It’s mid-August, but here in the greater Atlanta area the past couple of days have felt more like late October, with crisp, clear mornings and a much more moderate temperature than usual.
This is good.
I love the transition from summer to autumn, and if by some miracle it takes place a bit early, you will not hear me complaining.
And yet, I love summer. One of the little pleasures of Sweaty Season is the availability of delicious sweet Bing and Rainier cherries at reasonable prices, and so there will be, more often than not, a bag or two of those little beauties residing in our fridge this time of year.
I’m not sure why I was inspired to actually do something with our latest pile of cherry inventory besides eat them out of hand, but I got it in my head to use them for cooking up something sweet... and so I did.
There’s a classic French dessert called clafoutis (AKA clafouti, pronounced “clafootie” to rhyme with “tutti frutti”), a sort of rusticated cherry tart that is a bastard child of a Dutch baby pancake and a fruit cobbler. It’s been around long enough to have shown up in Julia Child’s Mastering the Art of French Cooking, and to have surfaced in numerous places online. The recipe is pretty straightforward, the hardest part being pitting all of those damned cherries.

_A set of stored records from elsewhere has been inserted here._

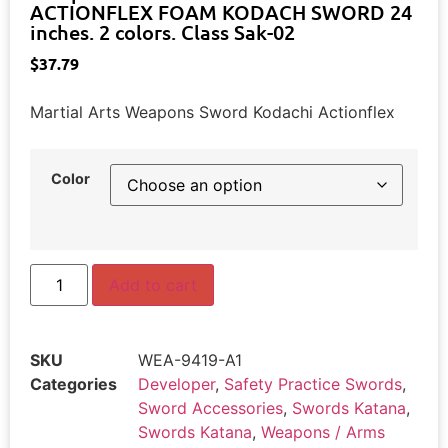
ACTIONFLEX FOAM KODACH SWORD 24
inches. 2 colors. Class Sak-02
$
37.79
Martial Arts Weapons Sword Kodachi Actionflex
Color
Add to cart
SKU
WEA-9419-A1
Categories
Developer
,
Safety Practice Swords
,
Sword Accessories
,
Swords Katana
,
Swords Katana
,
Weapons / Arms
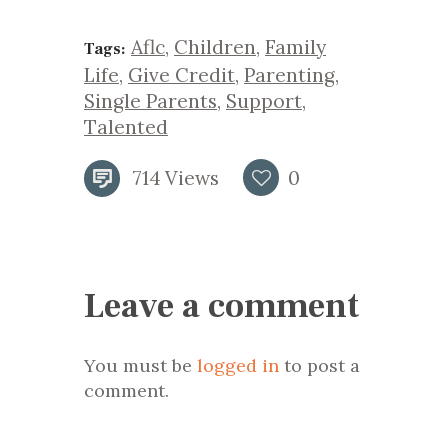
Aflc
,
Children
,
Family
Tags:
Life
,
Give Credit
,
Parenting
,
Single Parents
,
Support
,
Talented
714
Views
0
Leave a comment
You must be
logged in
to post a
comment.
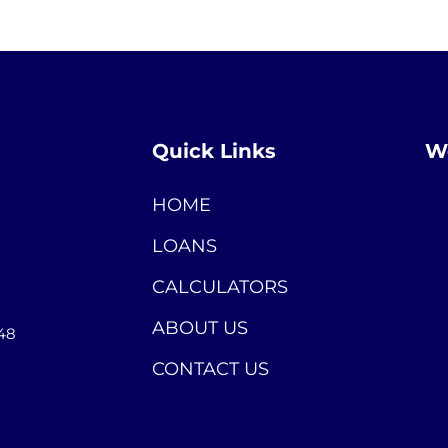
Quick Links
We
HOME
LOANS
CALCULATORS
ABOUT US
448
CONTACT US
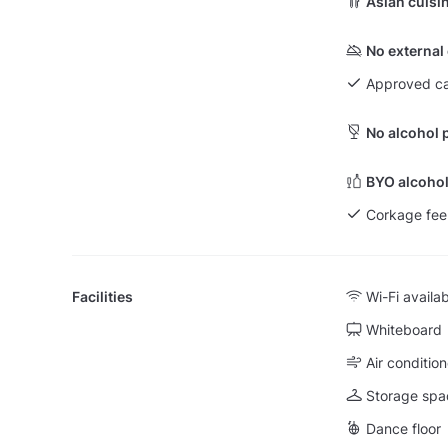
Asian cuisi
No external
Approved ca
No alcohol 
BYO alcohol
Corkage fee
Facilities
Wi-Fi availa
Whiteboard
Air condition
Storage spa
Dance floor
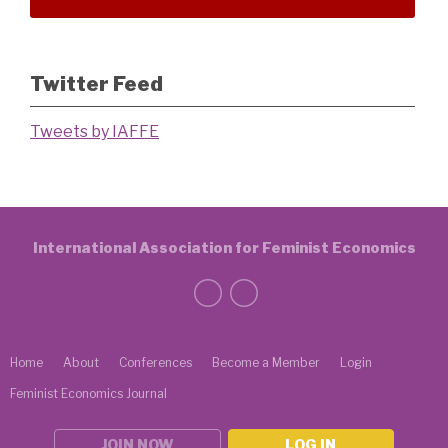
Twitter Feed
Tweets by IAFFE
International Association for Feminist Economics
Home
About
Conferences
Become a Member
Login
Feminist Economics Journal
JOIN NOW
LOG IN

I tweaked the formula a bit by macerating the cherries in kirschwasser for a couple of hours... and instead of a tablespoon of vanilla, I cut that amount in half and added a teaspoon of almond extract, a flavor that is a natural complement to that of cherries. About an hour in a 350°F oven and... BOOM.
A rooty tooty, fresh and fruity clafoutis.
Was it good? Yes, it was, damn it.
Before we know it, summer really will be winding down. In the meantime, we may as well enjoy the wonderful flavors the season has to offer. Clafoutis! Have one today.
Update: The estimable Big Hominid calls another clafoutis treat to our attention: Jasmine Cuisine’s Clafoutis Choco-Cerise from Québec. ’Cause, you know, chocolate and cherries.